NFLX is attempting to acquire Warner Bros. The stock has dropped roughly 31% from its highs. In big acquisitions, the stock of the company doing the buying usually drops because investors worry they are overpaying or taking on too much complexity. The fact that a bidding war is starting with Paramount adds uncertainty.
Strengths:
PEG is 1.14 [A low PEG under 1.5 usually suggests a stock is undervalued considering how fast it is growing.] Netflix is a consumer growth stock. Finding a tech giant growing earnings at 25%+ per year (EPS next 5Y is 25.64%) trading at a PEG of 1.1 is rare. The recent price drop has made the valuation very attractive relative to its growth.
Debt/Eq is 0.66 [A ratio under 1.0 is generally considered very healthy and conservative.] Netflix has very manageable debt. This gives them the power to make bold moves, like trying to buy Warner Bros without risking bankruptcy.
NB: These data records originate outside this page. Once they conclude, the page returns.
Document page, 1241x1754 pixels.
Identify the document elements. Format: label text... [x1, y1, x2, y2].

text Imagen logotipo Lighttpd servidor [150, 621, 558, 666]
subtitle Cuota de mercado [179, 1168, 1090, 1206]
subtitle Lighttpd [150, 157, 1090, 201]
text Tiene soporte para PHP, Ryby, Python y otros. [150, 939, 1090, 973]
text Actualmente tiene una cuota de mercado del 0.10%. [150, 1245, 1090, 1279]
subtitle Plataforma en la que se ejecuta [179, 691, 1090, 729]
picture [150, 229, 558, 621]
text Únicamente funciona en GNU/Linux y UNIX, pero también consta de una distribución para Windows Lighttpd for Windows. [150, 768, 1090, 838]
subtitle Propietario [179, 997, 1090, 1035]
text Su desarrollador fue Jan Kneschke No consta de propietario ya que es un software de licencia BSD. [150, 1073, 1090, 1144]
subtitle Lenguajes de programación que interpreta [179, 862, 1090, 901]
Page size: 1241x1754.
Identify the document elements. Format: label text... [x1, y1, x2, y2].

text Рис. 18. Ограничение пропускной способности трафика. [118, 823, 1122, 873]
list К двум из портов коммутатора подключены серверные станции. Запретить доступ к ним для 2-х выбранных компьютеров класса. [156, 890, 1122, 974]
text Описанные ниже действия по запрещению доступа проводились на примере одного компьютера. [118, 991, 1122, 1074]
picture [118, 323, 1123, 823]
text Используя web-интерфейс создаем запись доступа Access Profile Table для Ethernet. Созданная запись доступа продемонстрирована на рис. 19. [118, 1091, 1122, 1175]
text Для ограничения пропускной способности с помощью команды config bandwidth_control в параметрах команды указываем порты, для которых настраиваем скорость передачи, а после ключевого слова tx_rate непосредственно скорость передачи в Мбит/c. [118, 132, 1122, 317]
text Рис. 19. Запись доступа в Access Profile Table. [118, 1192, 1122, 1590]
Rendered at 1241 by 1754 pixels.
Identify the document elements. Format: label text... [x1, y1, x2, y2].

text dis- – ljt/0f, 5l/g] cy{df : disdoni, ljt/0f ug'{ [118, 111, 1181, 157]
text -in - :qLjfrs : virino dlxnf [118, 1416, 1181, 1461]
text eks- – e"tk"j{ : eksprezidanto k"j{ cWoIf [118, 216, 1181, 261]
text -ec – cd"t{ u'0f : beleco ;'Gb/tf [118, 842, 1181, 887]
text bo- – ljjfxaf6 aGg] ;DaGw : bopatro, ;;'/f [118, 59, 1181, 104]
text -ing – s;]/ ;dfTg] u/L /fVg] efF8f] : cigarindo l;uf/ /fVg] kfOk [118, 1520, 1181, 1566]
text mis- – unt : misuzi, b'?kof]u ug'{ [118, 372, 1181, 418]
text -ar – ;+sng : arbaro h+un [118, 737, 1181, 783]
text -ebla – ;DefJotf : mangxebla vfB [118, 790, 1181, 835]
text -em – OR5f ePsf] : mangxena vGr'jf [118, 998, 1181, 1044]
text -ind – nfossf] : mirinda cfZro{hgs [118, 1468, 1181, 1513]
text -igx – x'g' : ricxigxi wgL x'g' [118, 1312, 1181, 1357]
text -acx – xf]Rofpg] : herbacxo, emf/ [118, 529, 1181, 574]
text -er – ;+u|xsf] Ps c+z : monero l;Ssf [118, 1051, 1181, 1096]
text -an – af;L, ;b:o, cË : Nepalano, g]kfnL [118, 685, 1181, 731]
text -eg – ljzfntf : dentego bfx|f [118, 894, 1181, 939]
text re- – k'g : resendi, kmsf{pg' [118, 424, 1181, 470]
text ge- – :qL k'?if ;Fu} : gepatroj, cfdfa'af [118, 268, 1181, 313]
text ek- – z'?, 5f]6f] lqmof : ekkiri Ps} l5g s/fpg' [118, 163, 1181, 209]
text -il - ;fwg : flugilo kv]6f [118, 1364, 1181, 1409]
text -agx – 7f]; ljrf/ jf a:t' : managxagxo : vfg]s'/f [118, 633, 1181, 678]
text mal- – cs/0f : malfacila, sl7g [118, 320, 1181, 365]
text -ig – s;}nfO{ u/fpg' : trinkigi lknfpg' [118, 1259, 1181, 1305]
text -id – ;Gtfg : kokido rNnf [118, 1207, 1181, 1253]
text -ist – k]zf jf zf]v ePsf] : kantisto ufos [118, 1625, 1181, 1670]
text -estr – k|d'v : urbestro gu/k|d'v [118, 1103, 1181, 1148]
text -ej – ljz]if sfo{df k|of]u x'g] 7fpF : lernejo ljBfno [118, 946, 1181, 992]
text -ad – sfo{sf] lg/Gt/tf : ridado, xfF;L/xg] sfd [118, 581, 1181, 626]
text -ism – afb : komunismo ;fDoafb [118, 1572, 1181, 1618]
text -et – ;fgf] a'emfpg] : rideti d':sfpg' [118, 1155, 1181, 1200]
Profit Margin is 24.08 For every dollar of subscription money they take in, they keep 24 cents as pure profit. This is high for a media company that spends billions on content creation. It shows their business model has fully matured.
Weaknesses
If Netflix wins the war for WBD, they have to integrate a massive, legacy media company. This is messy, expensive, and dilutes existing shareholders. If they lose the war to Paramount, the stock might bounce back, but they lose a strategic asset. Uncertainty kills stock prices!
IMO, Netflix's problems are strategic which is a merger drama, not structural.
NFLX seriously hope NFLX backs out of this deal, or Paramount nabs it soon- better for the industry and for us investors. But, it sure has been a good time to accumulate.
NFLX Looking at a weekly chart, IMO it is headed towards the April low $82.11. $85.74 possible, as is $72.82. I was too early buying a 6/26 call, will be looking for some candle retracement and will get out close to or at breakeven.